Bapak terdiam. Saya tahu dia sedang berpikir keras untuk menemukan jawaban yang tepat.

“Tidak begitu juga, Tole. Ada aturan dasarnya. Tapi dalam penerapannya, memang ada interpretasi.”

“Interpretasi sama dengan subjektif dong?”

“Eh, jangan terlalu filosofis. Nanti malah pusing sendiri.”

Tapi saya sudah terlanjur pusing seperti orang yang baru turun dari komidi putar yang berputar terlalu kencang. ”Semakin dewasa, semakin banyak ayat-ayat kecil kehidupan yang tidak bisa saya pahami dengan logika sederhana pak”. Kenapa orang yang rajin shalat tapi korupsi dianggap lebih baik dari pada orang yang tidak shalat? Kenapa orang yang hafal Al-Quran namun mempunyai sifat sombong dianggap lebih mulia dari pada orang yang tidak bisa baca Al-Quran tapi rendah hati?

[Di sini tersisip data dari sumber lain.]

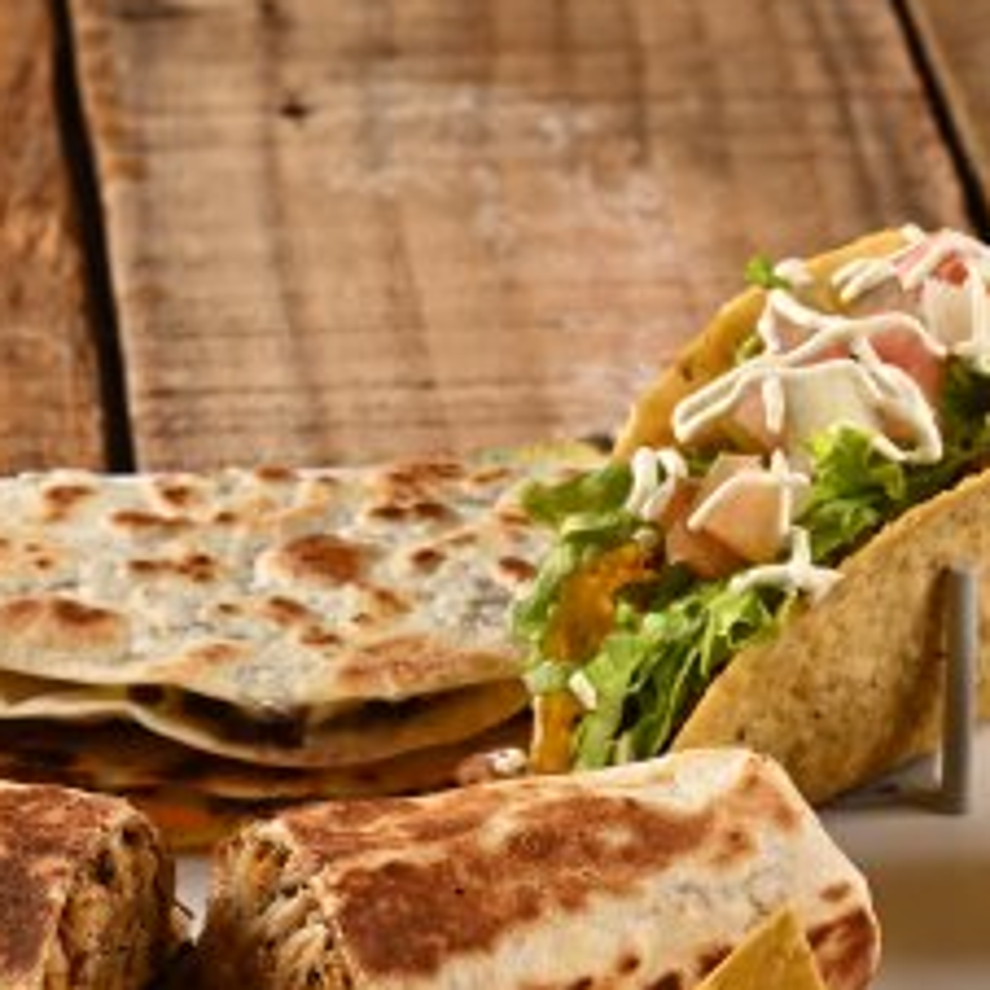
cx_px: 263
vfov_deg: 7.3
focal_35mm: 241
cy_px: 699
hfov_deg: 7.3
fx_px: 7798
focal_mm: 105
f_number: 16
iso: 200
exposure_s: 1/125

Dalam keheningan malam, saya sering merenungkan ayat kecil yang pernah Bapak bacakan dengan suara bergetar: “La yadkhulul jannata man kana fi qalbihi mitsqala dzarratin min kibrin”  tidak akan masuk surga orang yang di hatinya ada kesombongan sebesar biji sawi di dalam hatinya. Tapi mengapa banyak orang yang mengaku religius justru tampak sombong dengan pengetahuan agamanya? Dan yang paling ironis, semakin banyak saya belajar tentang agama, semakin banyak pertanyaan yang tidak bisa dijawab oleh agama itu sendiri. Atau mungkin, agama sudah memberikan jawabannya, tapi manusianya yang terlalu sibuk mencari jawaban sempurna untuk pertanyaan yang pada dasarnya telah ditakdirkan untuk tidak akan pernah menemukan jawaban secara sempurna.